Control signaling transmission tasks
Media stream transmission tasks
Training data stream transmission tasks

This prioritization scheme ensures that critical messages receive preferential treatment during congestion or resource contention scenarios.

Context Sharing When delegating tasks to Execution Agents, the Coordinator Agent may include task-relevant contextual about the contact information of the end user, the task itself, the historical preference information known by the Coordinator Agent, and other necessary conversation data, to facilitate the task execution. For example, in trip planning case, this may encompass historically booked flight/hotel preferences or dynamically perceived context like recent user dialog. The AI Agent protocol design should consequently support context sharing mechanisms through standardized definitions of context types, length constraints, and encoding formats to enhance the effectiveness of task execution. The context sharing MAY have an impact on privacy of the user, it is necessary to consider the limitations of the scope of context sharing, especially for the sensitive information e.g. name, age, address of the user.

Exception Handling Exception handling constitutes a critical mechanism for multi-agent collaborative task execution. If an execution agent cannot complete an assigned task due to lack of skills or overloaded, the failure in task execution may lead to such as releasing the connections.

Existing Protocol Analysis Task-oriented coordination is compatible with multiple types of existing protocols, such as TCP, HTTP and etc. Transmission Control Protocol (TCP) is to provide reliable, orderly, connection-oriented data transmission services for end-to-end communication. In the task-oriented coordination scenarios, some TCP capabilities can be directly reused (e.g. retransmission mechanism, congest control and etc.). The Hypertext Transfer Protocol (HTTP) is the application layer protocol for distributed, collaborative, hypermedia information systems. Some HTTP features are also applicable to task-oriented coordination. However, the task-oriented coordination needs to support finer-grained access control and context information anonymization mechanisms, which may need the enhancements on the protocol, defining the task-oriented coordination mechanism at the session layer has some advantages.

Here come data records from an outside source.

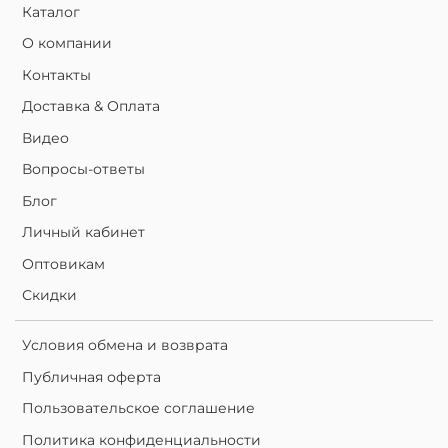
Каталог
О компании
Контакты
Доставка & Оплата
Видео
Вопросы-ответы
Блог
Личный кабинет
Оптовикам
Скидки
Условия обмена и возврата
Публичная оферта
Пользовательское соглашение
Политика конфиденциальности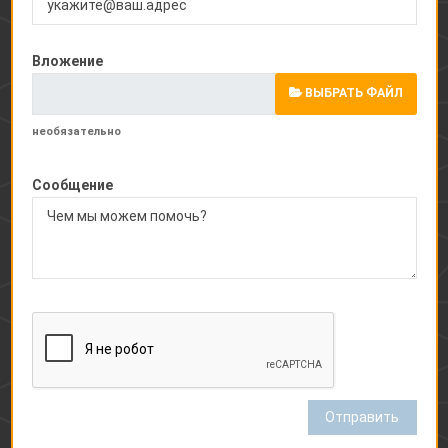
Вложение
ВЫБРАТЬ ФАЙЛ
необязательно
Сообщение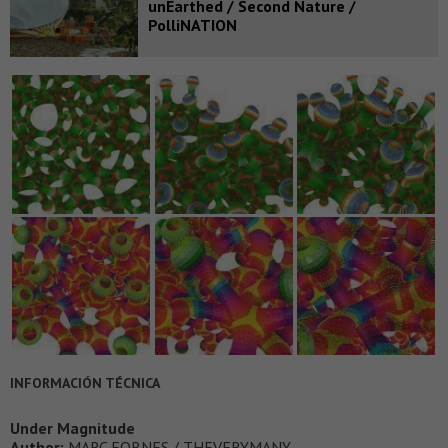
unEarthed / Second Nature /
PolliNATION
INFORMACIÓN TÉCNICA
Under Magnitude
Author:
MARC FORNES / THEVERYMANY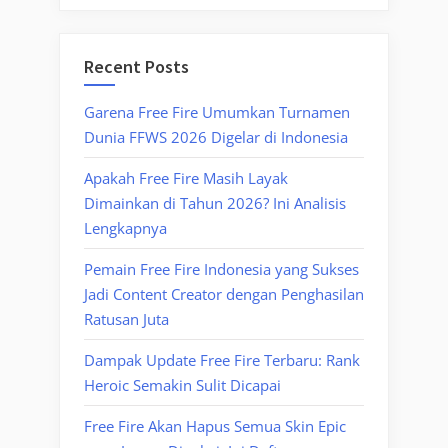
Recent Posts
Garena Free Fire Umumkan Turnamen
Dunia FFWS 2026 Digelar di Indonesia
Apakah Free Fire Masih Layak
Dimainkan di Tahun 2026? Ini Analisis
Lengkapnya
Pemain Free Fire Indonesia yang Sukses
Jadi Content Creator dengan Penghasilan
Ratusan Juta
Dampak Update Free Fire Terbaru: Rank
Heroic Semakin Sulit Dicapai
Free Fire Akan Hapus Semua Skin Epic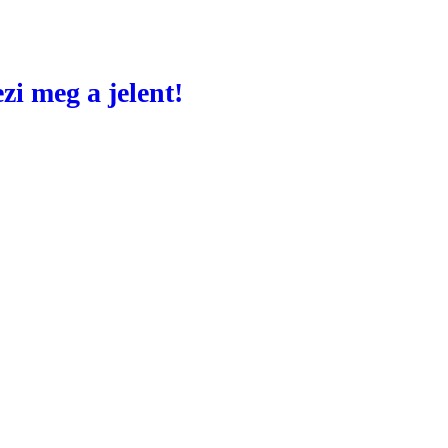
i meg a jelent!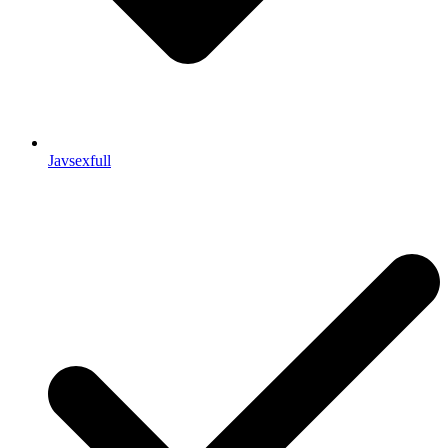
Javsexfull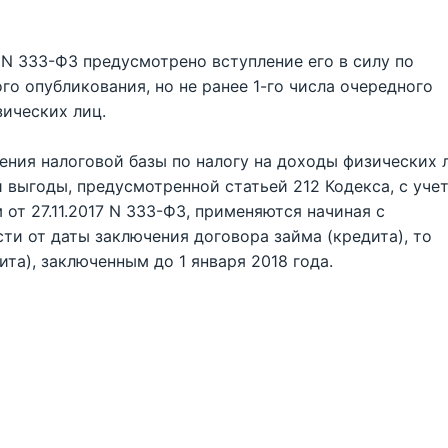
7 N 333-ФЗ предусмотрено вступление его в силу по
о опубликования, но не ранее 1-го числа очередного
зических лиц.
ения налоговой базы по налогу на доходы физических 
 выгоды, предусмотренной статьей 212 Кодекса, с уче
от 27.11.2017 N 333-ФЗ, применяются начиная с
ти от даты заключения договора займа (кредита), то
ита), заключенным до 1 января 2018 года.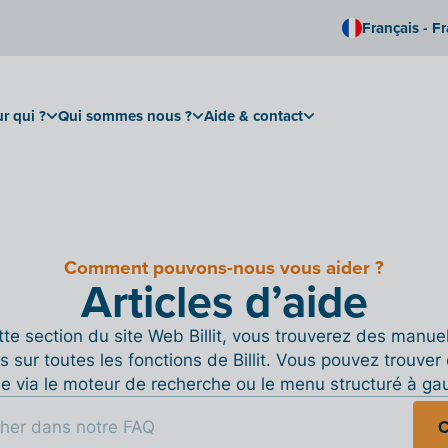
Français - F
r qui ?
Qui sommes nous ?
Aide & contact
Comment pouvons-nous vous aider ?
Articles d’aide
te section du site Web Billit, vous trouverez des manue
s sur toutes les fonctions de Billit. Vous pouvez trouver 
de via le moteur de recherche ou le menu structuré à ga
C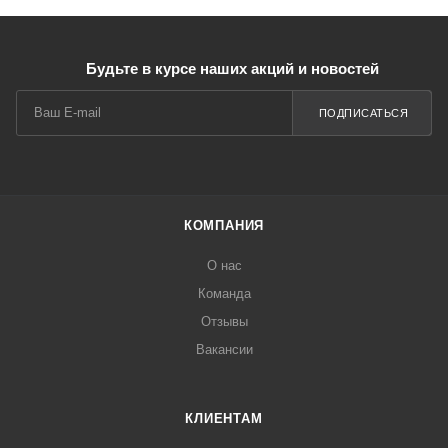
Будьте в курсе наших акций и новостей
ПОДПИСАТЬСЯ
КОМПАНИЯ
О нас
Команда
Отзывы
Вакансии
КЛИЕНТАМ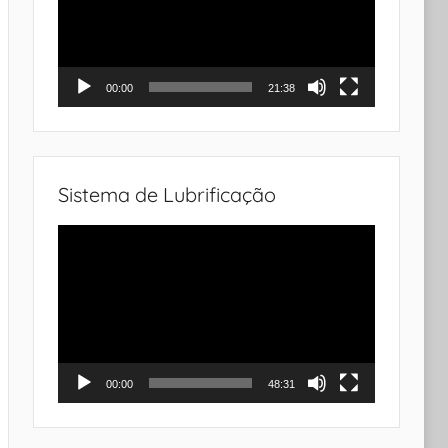
00:00
21:38
Sistema de Lubrificação
Tocador
de
vídeo
00:00
48:31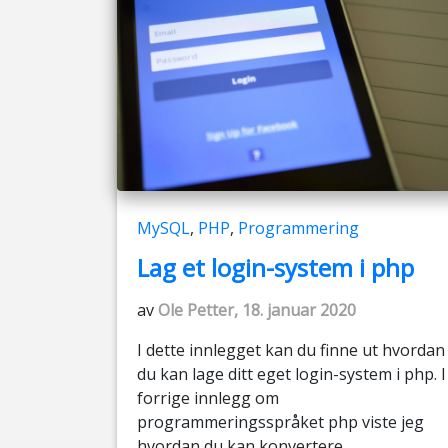
MySQL
,
PHP
,
Programmering
Lag et login-system i php
av
Ole Petter, 18. januar 2020
I dette innlegget kan du finne ut hvordan
du kan lage ditt eget login-system i php. I
forrige innlegg om
programmeringsspråket php viste jeg
hvordan du kan konvertere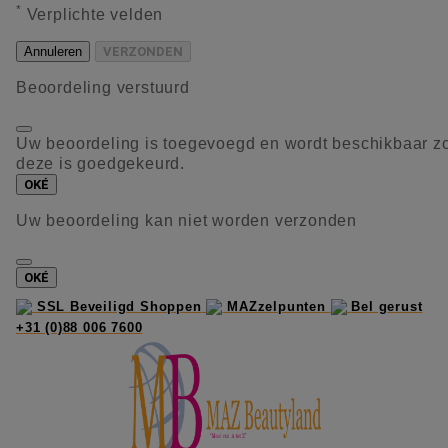
*
Verplichte velden
Annuleren
VERZONDEN
Beoordeling verstuurd
Uw beoordeling is toegevoegd en wordt beschikbaar z
deze is goedgekeurd.
OKÉ
Uw beoordeling kan niet worden verzonden
OKÉ
SSL Beveiligd Shoppen
MAZzelpunten
Bel gerust
+31 (0)88 006 7600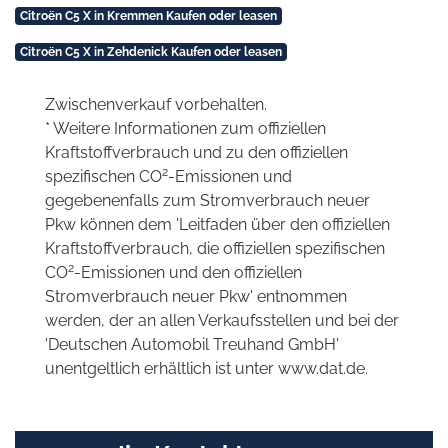
Citroën C5 X in Kremmen Kaufen oder leasen
Citroën C5 X in Zehdenick Kaufen oder leasen
Zwischenverkauf vorbehalten.
* Weitere Informationen zum offiziellen
Kraftstoffverbrauch und zu den offiziellen
2
spezifischen CO
-Emissionen und
gegebenenfalls zum Stromverbrauch neuer
Pkw können dem 'Leitfaden über den offiziellen
Kraftstoffverbrauch, die offiziellen spezifischen
2
CO
-Emissionen und den offiziellen
Stromverbrauch neuer Pkw' entnommen
werden, der an allen Verkaufsstellen und bei der
'Deutschen Automobil Treuhand GmbH'
unentgeltlich erhältlich ist unter www.dat.de.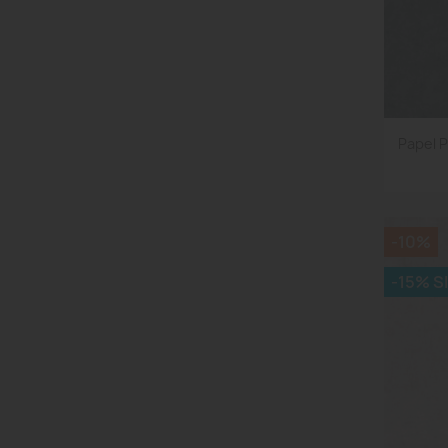
Papel 
-10%
-15% S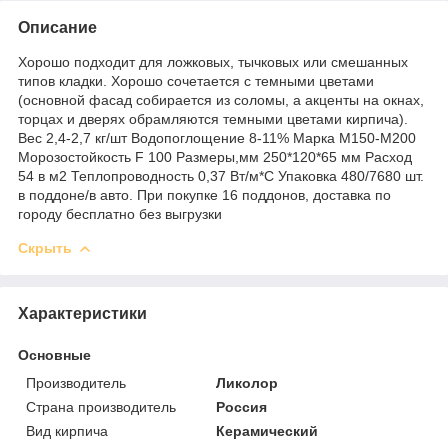
Описание
Хорошо подходит для ложковых, тычковых или смешанных
типов кладки. Хорошо сочетается с темными цветами
(основной фасад собирается из соломы, а акценты на окнах,
торцах и дверях обрамляются темными цветами кирпича).
Вес 2,4-2,7 кг/шт Водопоглощение 8-11% Марка М150-М200
Морозостойкость F 100 Размеры,мм 250*120*65 мм Расход
54 в м2 Теплопроводность 0,37 Вт/м*С Упаковка 480/7680 шт.
в поддоне/в авто. При покупке 16 поддонов, доставка по
городу бесплатно без выгрузки
Скрыть
Характеристики
Основные
Производитель
Ликолор
Страна производитель
Россия
Вид кирпича
Керамический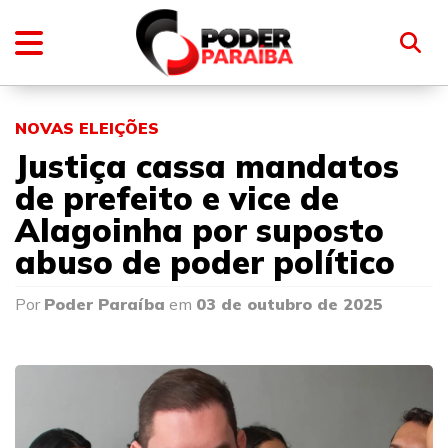
NOVAS ELEIÇÕES
Justiça cassa mandatos
de prefeito e vice de
Alagoinha por suposto
abuso de poder político
Por
Poder Paraíba
em
03 de outubro de 2025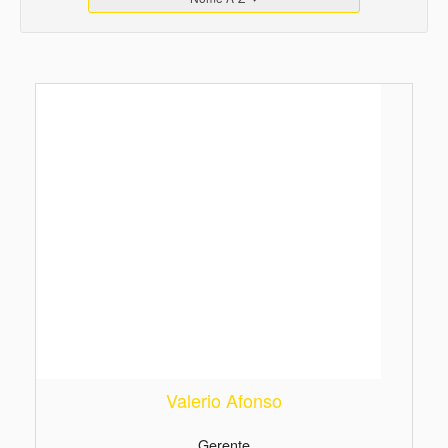
Valerio Afonso
Gerente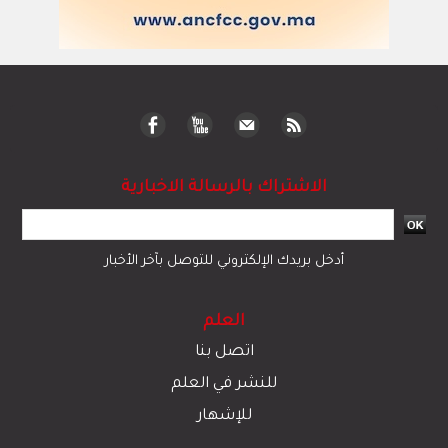
الاشتراك بالرسالة الاخبارية
أدخل بريدك الإلكتروني للتوصل بآخر الأخبار
العلم
اتصل بنا
للنشر في العلم
للإشهار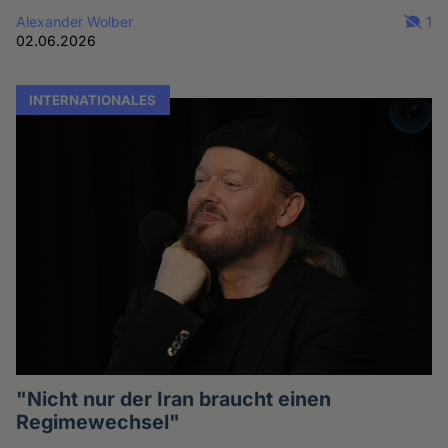
Alexander Wolber
1
02.06.2026
INTERNATIONALES
"Nicht nur der Iran braucht einen
Regimewechsel"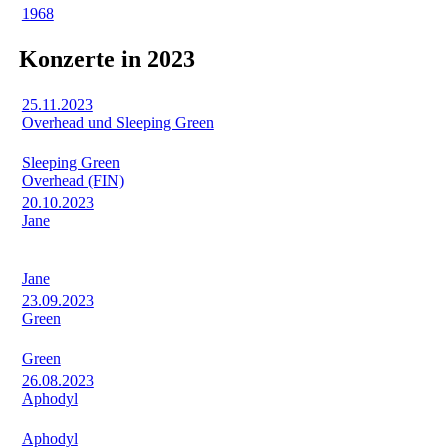
1968
Konzerte in 2023
25.11.2023
Overhead und Sleeping Green
Sleeping Green
Overhead (FIN)
20.10.2023
Jane
Jane
23.09.2023
Green
Green
26.08.2023
Aphodyl
Aphodyl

Conclusions Task-oriented coordination constitutes a critical function for multi-agent collaboration. This document discusses the necessity of introducing task-oriented coordination to address complex tasks, optimize resource utilization, and guarantee service quality. Consequently, it analyzes the requirements imposed by task-oriented coordination on AI Agent protocol design, specifically concerning task descriptions, task states, communication mechanisms, context sharing, and exception handling.

IANA Considerations This memo includes no request to IANA.

Security Considerations When designing the task-oriented coordination for AI agents communication, privacy should always be considered.